According to an e-mailed statement, S&P raised Korea's credit rating from "A" to "A plus," the fifth-highest level on its rating grade, and maintained its rating outlook for Asia's fourth-largest economy at "stable." It is the first upgrade by S&P for Korea in seven years.

"The upgrade reflects our less negative assessment of the geopolitical risks on the Korean peninsula. It follows what we judge to be a smooth change of leadership in the Democratic People's Republic of Korea or North Korea," S&P said.

"We believe that this transition has reduced risks that the DPRK regime could abruptly collapse or that it would escalate military confrontations," it added.

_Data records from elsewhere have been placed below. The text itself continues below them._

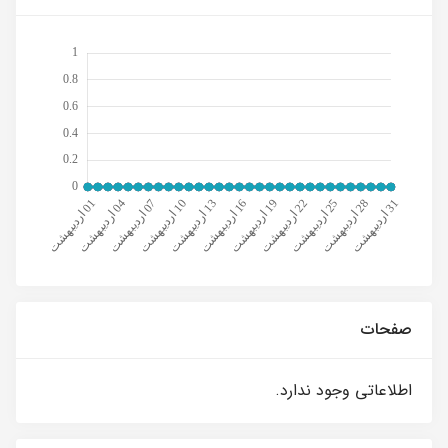
صفحات
اطلاعاتی وجود ندارد.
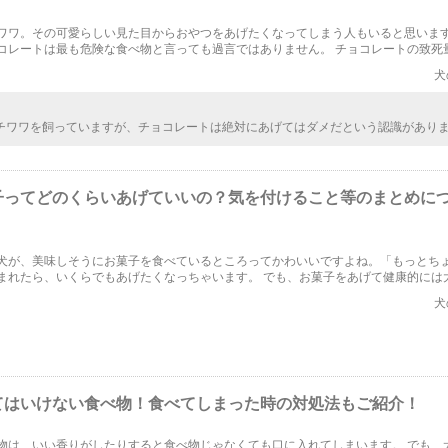
ワワ。その可愛らしい見た目からおやつをあげたくなってしまう人もいると思います
コレートは最も危険な食べ物と言っても過言ではありません。 チョコレートの致死
食べてしまったときの対処法等をご紹介いたします。
犬
チワワを飼っていますが、チョコレートは絶対にあげてはダメだという認識があり
、チョコレートは犬が届きそうにない場所にしまっておいて、食べカスなどが絶対
気を配っています。
子ってどのくらいあげていいの？気を付けること等のまとめに
犬が、美味しそうにお菓子を食べているところってかわいいですよね。「もっとち
まれたら、いくらでもあげたくなっちゃいます。 でも、お菓子をあげて健康的には
と気になりますよね。今回は犬にお菓子をあげる理由や、お菓子の選び方、あげ方
犬
。
てはいけない食べ物！食べてしまった時の対処法もご紹介！
物は、いい香りがしたりすると食べ物じゃなくても口に入れてしまいます。 でも、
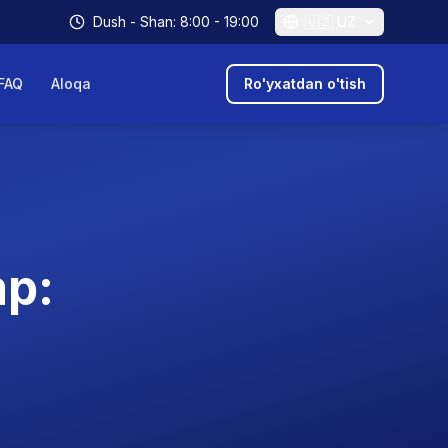
Dush - Shan: 8:00 - 19:00
🇺🇿
UZ
FAQ
Aloqa
Ro'yxatdan o'tish
mp:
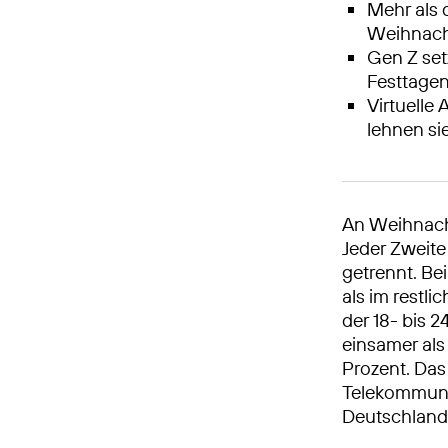
Mehr als 
Weihnac
Gen Z setz
Festtagen
Virtuelle
lehnen si
An Weihnacht
Jeder Zweite
getrennt. Be
als im restl
der 18- bis 
einsamer als 
Prozent. Das
Telekommuni
Deutschland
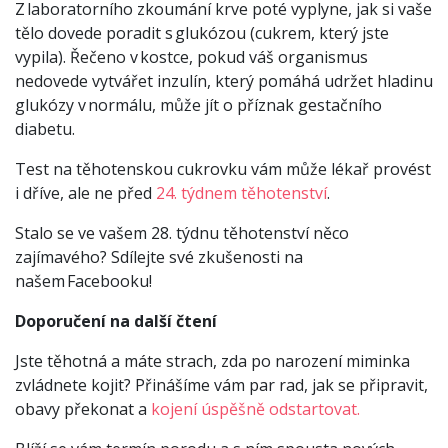
Z laboratorního zkoumání krve poté vyplyne, jak si vaše
tělo dovede poradit s glukózou (cukrem, který jste
vypila). Řečeno v kostce, pokud váš organismus
nedovede vytvářet inzulín, který pomáhá udržet hladinu
glukózy v normálu, může jít o příznak gestačního
diabetu.
Test na těhotenskou cukrovku vám může lékař provést
i dříve, ale ne před
24. týdnem těhotenství
.
Stalo se ve vašem 28. týdnu těhotenství něco
zajímavého? Sdílejte své zkušenosti na
našem Facebooku!
Doporučení na další čtení
Jste těhotná a máte strach, zda po narození miminka
zvládnete kojit? Přinášíme vám par rad, jak se připravit,
obavy překonat a
kojení úspěšně odstartovat.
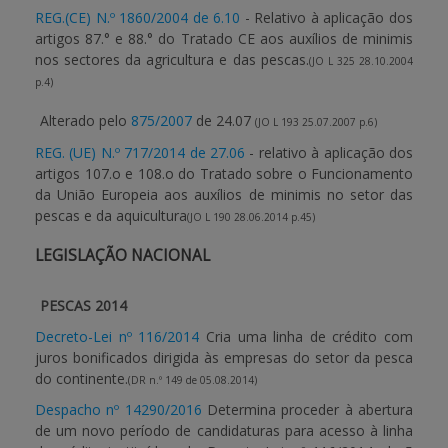
REG.(CE) N.º 1860/2004 de 6.10
- Relativo à aplicação dos
artigos 87.° e 88.° do Tratado CE aos auxílios de minimis
APOIO AO BENEFICIÁRIO
nos sectores da agricultura e das pescas.
(JO L 325 28.10.2004
p.4)
Entrar / Registar
Alterado pelo
875/2007
de 24.07
(JO L 193 25.07.2007 p.6)
REG. (UE) N.º 717/2014 de 27.06
- relativo à aplicação dos
artigos 107.o e 108.o do Tratado sobre o Funcionamento
da União Europeia aos auxílios de minimis no setor das
pescas e da aquicultura
(JO L 190 28.06.2014 p.45)
LEGISLAÇÃO NACIONAL
PESCAS 2014
Decreto-Lei nº 116/2014
Cria uma linha de crédito com
juros bonificados dirigida às empresas do setor da pesca
do continente.
(DR n.º 149 de 05.08.2014)
Despacho nº 14290/2016
Determina proceder à abertura
de um novo período de candidaturas para acesso à linha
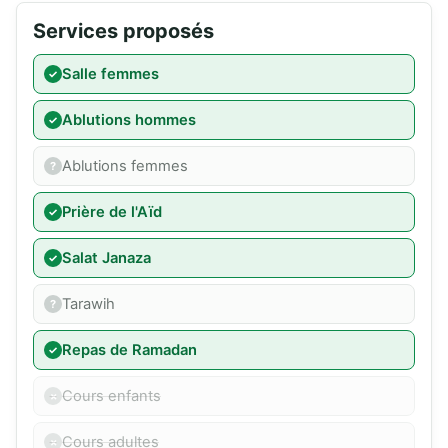
Services proposés
Salle femmes
Ablutions hommes
Ablutions femmes
Prière de l'Aïd
Salat Janaza
Tarawih
Repas de Ramadan
Cours enfants
Cours adultes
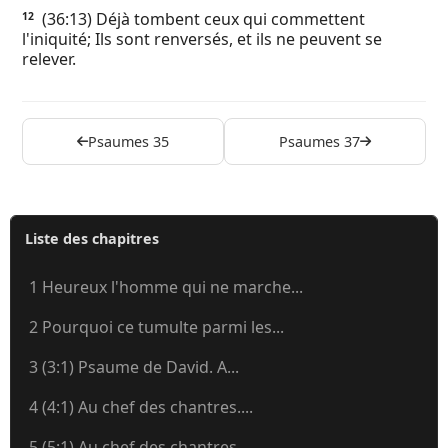
(36:13) Déjà tombent ceux qui commettent
12
l'iniquité; Ils sont renversés, et ils ne peuvent se
relever.
Psaumes 35
Psaumes 37
Liste des chapitres
1 Heureux l'homme qui ne marche...
2 Pourquoi ce tumulte parmi les...
3 (3:1) Psaume de David. A...
4 (4:1) Au chef des chantres....
5 (5:1) Au chef des chantres....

S&P joined two other major credit agencies, Moody's and Fitch, which recently hiked their ratings on Korea by one notch each to Aa3 and Aa-.

The ratings are either on a par with or higher than its regional rival Japan. S&P's rating is still one notch lower than Japan.

Still, thanks to S&P's upgrade, South Korea has recovered its sovereign ratings from all of the three agencies to the levels it held before the 1997-98 financial crisis.

"It is very meaningful that S&P, which tended to grant ratings on Korea more conservatively than the others, finally made the decision on the upgrade," Choi Jong-ku, a senior finance ministry official, told reporters.

S&P noted that it could raise its ratings on Korea further "if Korea sustains its strong economic performance in the next few years and lifts its per capita gross domestic product to levels more comparable with those of higher rated sovereigns."

Less reliance on external short-term funding by the banking sector and resulting possibly eased susceptibility to international financial troubles were also cited as reasons for future rating hikes.

However, the agency worried that Korea might see "relatively weak" economic indicators for the next one or two years due in part to the global economic downturn.

It forecast that real GDP growth of Korea will likely average 2.8 percent in 2012 and 2013, which is below the 3.5 percent average growth tallied in the previous five years.